3. 数式バーをクリックし、**fx ** をタップして数式ヘルパーを表示します。次を入力: $touchVelocityY
$touchVelocityY は、移動中の指(またはマウス)によるタッチの速度(Y 軸方向)を返します。そのため、どちらの方向 に動いているかも判断できます。たとえば、下方向へのスクロールでは値が < 0 になり、上方向へのスクロールでは > 0 になります。
$touchVelocityY は画面全体のタッチをチェックします。

4. スクロール方向に応じて別々のインタラクションを追加する
最初の条件では、コンテンツが下方向にスクロールされているときのインタラクションを設定します。条件のプロパティパネルで、<(より小さい)を選択し、値を 0 に設定します。インタラクションパネルには
$touchVelocityY < 0という条件が表示されます。これは、この条件の下にあるすべてのレスポンスが、タッチ速度が負のとき、つまり下方向にスクロールしているときに動作することを意味します。インタラクションパネルで Detect の下の + をクリックし、Move レスポンスを追加します。tabBar レイヤーを選択し、Y 軸の位置を 852 へ Move To します。X 座標は空欄のままで構いません。これで、下方向にスクロールしたときに tabBar レイヤーが画面の下部へ移動します。
Header レイヤーも移動させましょう。インタラクションパネルで Detect の下の + をクリックし、別の Move レスポンスを追加します。今度は Header レイヤーを選択し、Y 軸の位置を 0 へ Move To します。これで、下方向にスクロールしたときに Header レイヤーが画面の上部へ移動します。
最後に、上方向にスクロールしたときに 2 つのレイヤーを元に戻したいと思います。Detect の下の + をクリックして、別の Condition を追加します。もう一度 $touchVelocityY を入力します。ただし今度は > を選び、値を 0 に設定します。
インタラクションパネルには、$touchVelocityY > 0 という別の条件が表示されます。
これで、スクロール方向が上方向のときのインタラクションを設定できます。ここまでと同じ Move レスポンスを繰り返して 2 つのレイヤーを元の位置に戻すこともできますし、後述する(とても便利な)Reset レスポンスを使うこともできます。
💡 ヒントとコツ
上方向へのスクロール時にもう一度 Move レスポンスを使う代わりに、Reset レスポンスを使うことで効率を最大化できます。
Detect の下の + をクリックし、Reset を選択します。

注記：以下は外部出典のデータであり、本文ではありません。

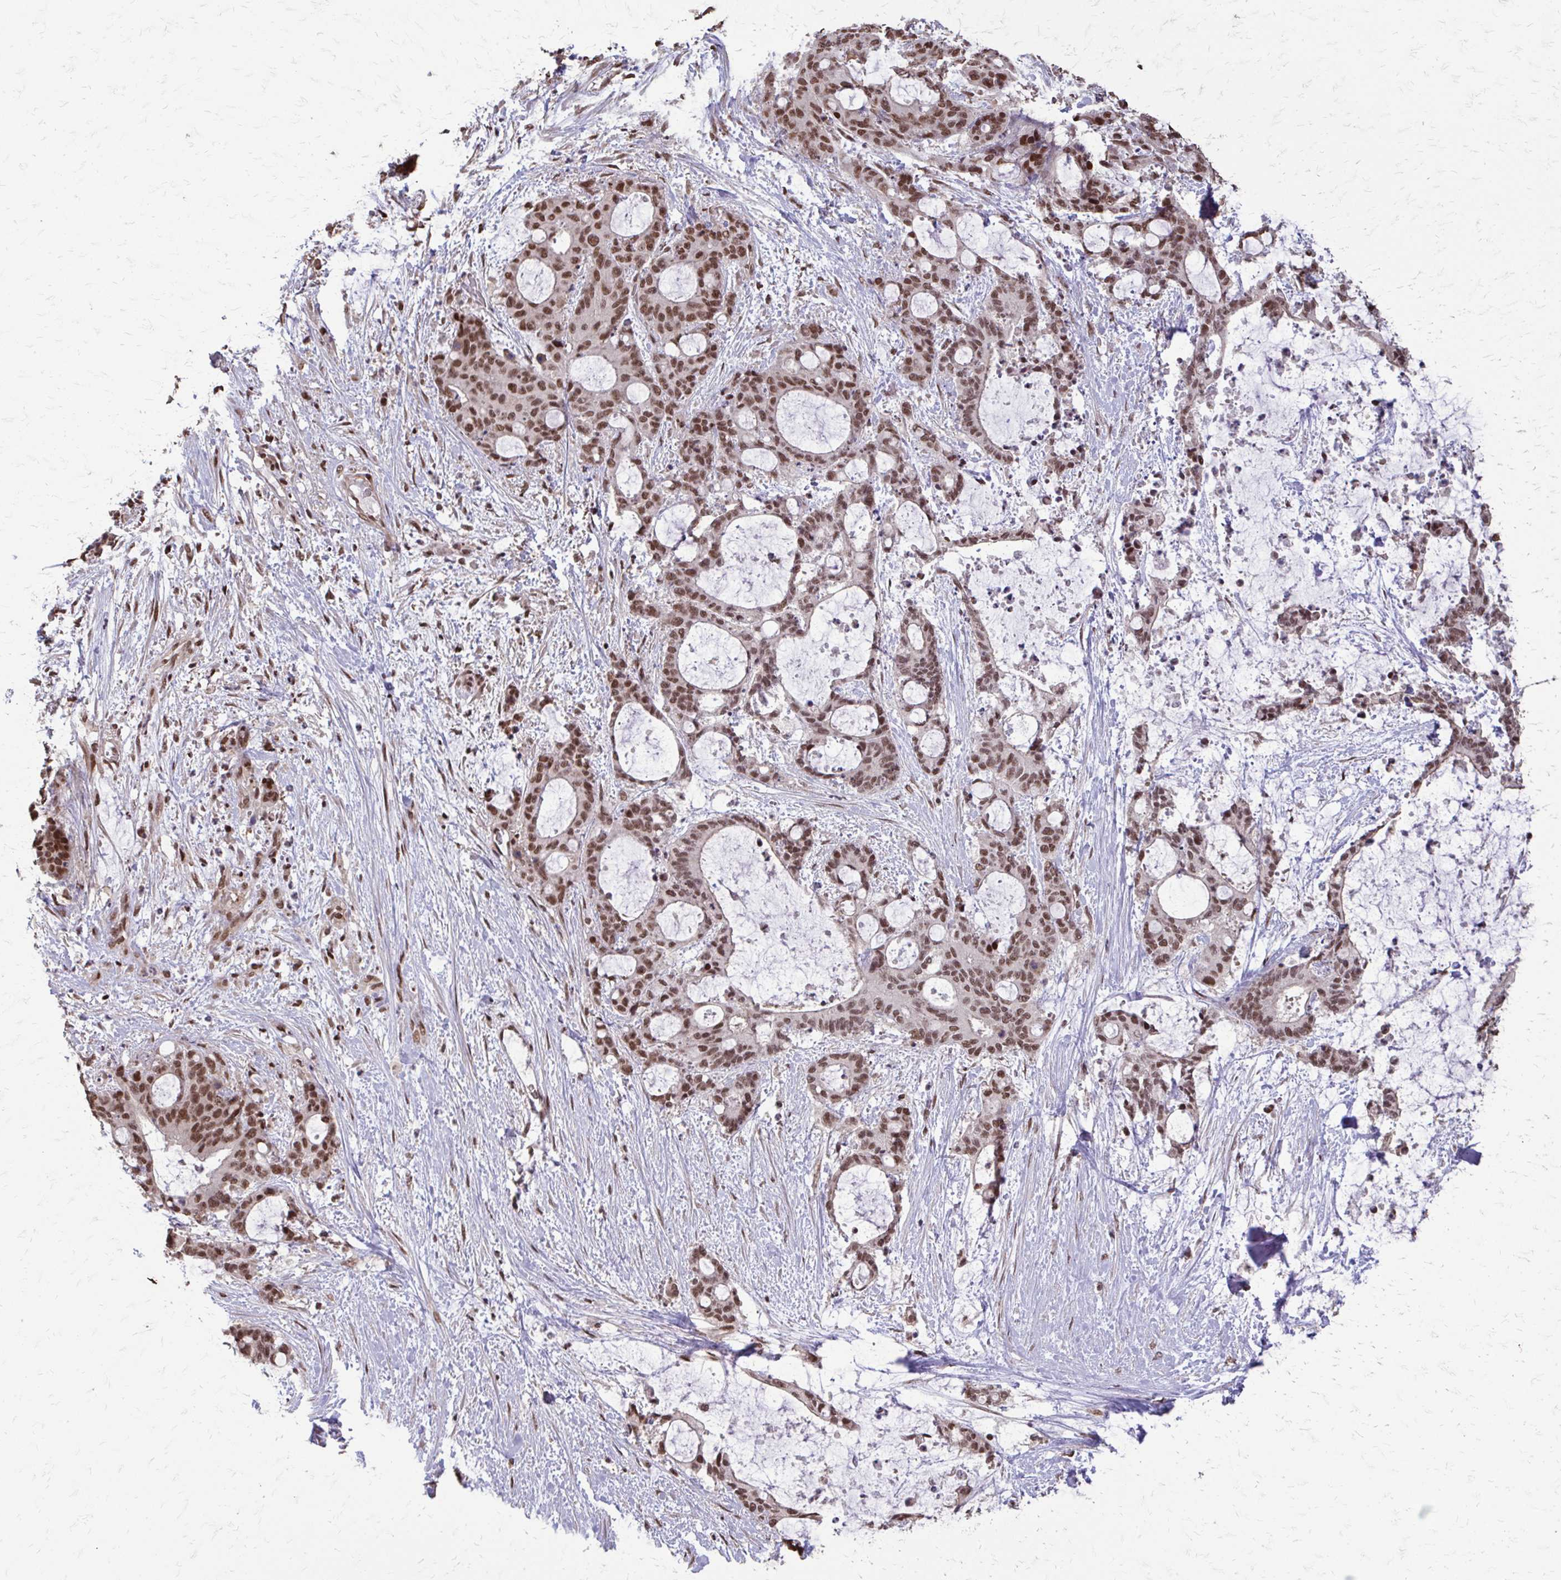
{"staining": {"intensity": "moderate", "quantity": ">75%", "location": "nuclear"}, "tissue": "liver cancer", "cell_type": "Tumor cells", "image_type": "cancer", "snomed": [{"axis": "morphology", "description": "Normal tissue, NOS"}, {"axis": "morphology", "description": "Cholangiocarcinoma"}, {"axis": "topography", "description": "Liver"}, {"axis": "topography", "description": "Peripheral nerve tissue"}], "caption": "About >75% of tumor cells in human liver cancer demonstrate moderate nuclear protein positivity as visualized by brown immunohistochemical staining.", "gene": "SS18", "patient": {"sex": "female", "age": 73}}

対象を tabBar レイヤーに設定します。このケースでより自然な切り替えにするため、Easing を Ease out に設定します。同じ手順を繰り返して別の Reset レスポンスを追加し、今度は Header レイヤーに設定します。
Reset レスポンスは、選択したレイヤーを リセット し、元の位置と状態に戻します。
これで完了です! スティッキーヘッダーをプロトタイプ化できました
ProtoPie でスティッキーヘッダーの作成をマスターした今、より動的でインタラクティブなプロトタイプを作る準備は万端です。ここで止まらず、ProtoPie の可能性を最大限に探り、あなたの創造的なアイデアを形にしましょう。